To trust Jesus means that we pray because He has asked us to pray. We work because He has invited us to be partners with Him. We wait because that is His assignment. And through it all, in it all, and after all, we trust, we believe that He is in charge, that He is seated on the throne and that He is marshalling all the powers of the universe to carry out in our lives that which is best for us. Trust Him then. Trust Him when dark days assail. Trust Him when there seems to be no answer. Trust Him patiently, calmly waiting.

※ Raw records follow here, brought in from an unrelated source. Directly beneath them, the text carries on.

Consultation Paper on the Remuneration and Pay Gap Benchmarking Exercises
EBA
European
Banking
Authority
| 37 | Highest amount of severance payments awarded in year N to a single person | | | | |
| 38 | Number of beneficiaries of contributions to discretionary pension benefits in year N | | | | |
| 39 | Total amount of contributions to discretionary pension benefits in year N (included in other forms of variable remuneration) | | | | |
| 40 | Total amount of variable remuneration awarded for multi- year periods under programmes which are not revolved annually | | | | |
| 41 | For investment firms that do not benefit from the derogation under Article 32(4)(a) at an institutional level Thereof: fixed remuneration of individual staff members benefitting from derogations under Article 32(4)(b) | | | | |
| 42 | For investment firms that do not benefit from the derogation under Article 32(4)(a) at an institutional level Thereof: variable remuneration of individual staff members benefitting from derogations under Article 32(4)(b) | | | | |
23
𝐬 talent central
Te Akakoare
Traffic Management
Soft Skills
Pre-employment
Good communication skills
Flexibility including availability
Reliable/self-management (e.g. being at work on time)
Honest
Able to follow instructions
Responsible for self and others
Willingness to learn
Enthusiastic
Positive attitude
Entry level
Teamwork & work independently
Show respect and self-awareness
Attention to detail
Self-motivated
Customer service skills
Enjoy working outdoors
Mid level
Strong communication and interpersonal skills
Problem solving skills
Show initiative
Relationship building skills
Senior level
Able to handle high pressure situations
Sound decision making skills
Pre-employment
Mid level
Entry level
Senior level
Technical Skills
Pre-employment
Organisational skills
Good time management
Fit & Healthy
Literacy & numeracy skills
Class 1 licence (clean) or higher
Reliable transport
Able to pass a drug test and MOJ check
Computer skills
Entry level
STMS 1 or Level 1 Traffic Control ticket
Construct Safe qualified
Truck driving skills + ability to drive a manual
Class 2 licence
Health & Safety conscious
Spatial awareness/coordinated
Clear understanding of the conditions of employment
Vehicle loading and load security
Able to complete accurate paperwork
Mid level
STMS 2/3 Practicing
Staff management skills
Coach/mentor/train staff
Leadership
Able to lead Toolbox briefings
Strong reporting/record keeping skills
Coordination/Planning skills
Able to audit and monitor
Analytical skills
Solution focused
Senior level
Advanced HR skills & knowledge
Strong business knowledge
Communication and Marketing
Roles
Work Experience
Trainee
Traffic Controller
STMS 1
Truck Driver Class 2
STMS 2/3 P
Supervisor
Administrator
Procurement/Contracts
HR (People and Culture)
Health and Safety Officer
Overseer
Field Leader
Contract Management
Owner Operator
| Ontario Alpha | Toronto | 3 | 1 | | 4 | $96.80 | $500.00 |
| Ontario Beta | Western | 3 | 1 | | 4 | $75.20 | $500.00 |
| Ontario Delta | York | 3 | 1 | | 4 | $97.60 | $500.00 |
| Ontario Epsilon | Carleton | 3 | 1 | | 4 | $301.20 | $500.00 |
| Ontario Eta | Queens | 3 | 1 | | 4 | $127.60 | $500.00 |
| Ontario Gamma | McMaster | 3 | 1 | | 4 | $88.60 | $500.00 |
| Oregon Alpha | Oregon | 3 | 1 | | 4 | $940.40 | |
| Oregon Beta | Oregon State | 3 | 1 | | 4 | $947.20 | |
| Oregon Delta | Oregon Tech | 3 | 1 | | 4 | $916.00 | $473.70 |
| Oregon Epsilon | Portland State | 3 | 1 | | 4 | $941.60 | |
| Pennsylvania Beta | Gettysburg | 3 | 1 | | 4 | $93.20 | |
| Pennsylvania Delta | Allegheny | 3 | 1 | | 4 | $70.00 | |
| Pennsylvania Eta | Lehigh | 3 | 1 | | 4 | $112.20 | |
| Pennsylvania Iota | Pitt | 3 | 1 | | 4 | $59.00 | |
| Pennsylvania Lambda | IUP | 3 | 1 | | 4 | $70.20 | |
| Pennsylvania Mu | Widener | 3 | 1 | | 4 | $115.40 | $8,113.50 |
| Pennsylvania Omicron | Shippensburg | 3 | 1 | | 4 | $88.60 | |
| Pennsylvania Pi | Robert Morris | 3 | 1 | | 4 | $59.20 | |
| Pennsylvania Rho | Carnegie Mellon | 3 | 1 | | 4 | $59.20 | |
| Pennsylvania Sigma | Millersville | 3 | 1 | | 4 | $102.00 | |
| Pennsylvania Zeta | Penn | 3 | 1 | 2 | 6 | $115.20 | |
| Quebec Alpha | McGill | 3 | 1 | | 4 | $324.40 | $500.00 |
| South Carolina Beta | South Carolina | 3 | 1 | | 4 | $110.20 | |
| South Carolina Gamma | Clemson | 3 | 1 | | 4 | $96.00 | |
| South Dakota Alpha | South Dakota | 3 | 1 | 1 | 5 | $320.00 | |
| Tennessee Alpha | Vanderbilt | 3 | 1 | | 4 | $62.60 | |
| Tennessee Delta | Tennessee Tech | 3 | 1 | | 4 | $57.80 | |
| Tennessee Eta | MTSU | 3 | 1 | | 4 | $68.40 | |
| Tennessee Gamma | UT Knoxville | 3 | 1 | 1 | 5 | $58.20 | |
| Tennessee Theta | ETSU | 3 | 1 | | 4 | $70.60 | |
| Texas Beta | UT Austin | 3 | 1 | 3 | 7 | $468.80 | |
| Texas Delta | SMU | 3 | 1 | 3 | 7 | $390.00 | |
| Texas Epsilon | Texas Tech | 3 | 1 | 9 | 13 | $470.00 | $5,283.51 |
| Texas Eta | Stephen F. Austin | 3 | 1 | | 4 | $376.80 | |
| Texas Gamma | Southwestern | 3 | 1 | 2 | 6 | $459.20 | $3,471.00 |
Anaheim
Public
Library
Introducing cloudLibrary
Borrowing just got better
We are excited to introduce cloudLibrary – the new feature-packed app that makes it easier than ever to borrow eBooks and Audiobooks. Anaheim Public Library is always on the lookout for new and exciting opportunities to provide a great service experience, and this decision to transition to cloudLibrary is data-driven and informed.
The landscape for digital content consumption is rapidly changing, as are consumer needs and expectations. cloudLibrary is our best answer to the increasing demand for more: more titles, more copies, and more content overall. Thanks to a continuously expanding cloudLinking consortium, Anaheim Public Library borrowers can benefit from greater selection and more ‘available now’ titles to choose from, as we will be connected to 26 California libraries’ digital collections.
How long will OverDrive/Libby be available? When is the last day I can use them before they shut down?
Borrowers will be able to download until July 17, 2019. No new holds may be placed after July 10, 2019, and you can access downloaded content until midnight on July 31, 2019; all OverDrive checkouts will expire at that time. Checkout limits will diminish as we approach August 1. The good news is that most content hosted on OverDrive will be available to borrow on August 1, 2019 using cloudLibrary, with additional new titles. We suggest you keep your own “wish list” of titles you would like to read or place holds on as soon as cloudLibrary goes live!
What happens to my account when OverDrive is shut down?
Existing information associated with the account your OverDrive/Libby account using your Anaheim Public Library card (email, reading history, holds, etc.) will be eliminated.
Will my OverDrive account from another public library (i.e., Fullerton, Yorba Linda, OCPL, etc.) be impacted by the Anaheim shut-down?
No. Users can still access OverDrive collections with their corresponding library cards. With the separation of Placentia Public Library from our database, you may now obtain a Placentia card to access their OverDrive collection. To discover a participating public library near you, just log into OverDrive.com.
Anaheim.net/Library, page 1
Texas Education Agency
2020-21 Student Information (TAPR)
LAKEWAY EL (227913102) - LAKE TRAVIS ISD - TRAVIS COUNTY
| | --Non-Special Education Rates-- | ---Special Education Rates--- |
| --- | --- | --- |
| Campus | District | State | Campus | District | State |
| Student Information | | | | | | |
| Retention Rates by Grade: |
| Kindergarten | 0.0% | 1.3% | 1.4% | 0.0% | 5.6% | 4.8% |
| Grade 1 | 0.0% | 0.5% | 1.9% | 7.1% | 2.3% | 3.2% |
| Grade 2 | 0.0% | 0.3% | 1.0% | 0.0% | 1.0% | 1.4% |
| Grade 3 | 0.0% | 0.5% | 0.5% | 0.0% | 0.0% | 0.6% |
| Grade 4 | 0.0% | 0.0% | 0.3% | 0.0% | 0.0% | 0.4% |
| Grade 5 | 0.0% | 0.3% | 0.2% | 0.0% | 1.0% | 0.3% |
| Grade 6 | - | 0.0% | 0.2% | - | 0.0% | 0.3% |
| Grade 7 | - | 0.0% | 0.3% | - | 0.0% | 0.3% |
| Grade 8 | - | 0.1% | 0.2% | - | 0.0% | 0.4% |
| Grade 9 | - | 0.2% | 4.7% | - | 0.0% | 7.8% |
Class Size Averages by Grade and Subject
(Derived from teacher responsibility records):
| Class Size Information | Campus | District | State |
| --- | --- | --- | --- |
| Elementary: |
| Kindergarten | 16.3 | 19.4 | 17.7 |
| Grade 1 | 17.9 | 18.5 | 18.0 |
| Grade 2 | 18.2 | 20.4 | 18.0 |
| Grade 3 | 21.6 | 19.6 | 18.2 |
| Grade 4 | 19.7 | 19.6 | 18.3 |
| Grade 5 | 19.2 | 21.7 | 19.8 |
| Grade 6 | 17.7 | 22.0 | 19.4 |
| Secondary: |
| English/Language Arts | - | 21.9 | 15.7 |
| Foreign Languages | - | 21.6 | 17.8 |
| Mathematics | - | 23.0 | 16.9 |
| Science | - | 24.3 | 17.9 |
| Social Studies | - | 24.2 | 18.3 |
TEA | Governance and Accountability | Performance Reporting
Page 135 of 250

Sometimes when hearts are weak

He gives the very gifts believers seek;

But often faith must learn a deeper rest,

And trust God’s silence when He does not speak;

For He whose name is love

Will send the best to those who seek.

 

He knows, He loves, He cares;

Nothing this truth can dim.

He gives His very best to those

Who leave the choice to Him.

 

The Weaver, Source Unknown

Elder W.D. Frazee studied the Medical Missionary Course at the College of Medical Evangelists in Loma Linda, California. He was called to Utah as a gospel medical evangelist. During the Great Depression, when the church could not afford to hire any assistants, Elder Frazee began inviting professionals to join him as volunteers. Thus began a faith ministry that would become the foundation for the establishment of the Wildwood Medical Missionary Institute in 1942. He believed that each person is unique, specially designed by the Lord, of infinite value, and has a special place and mission in this world which only he can fill. His life followed this principle and he encouraged others to do the same.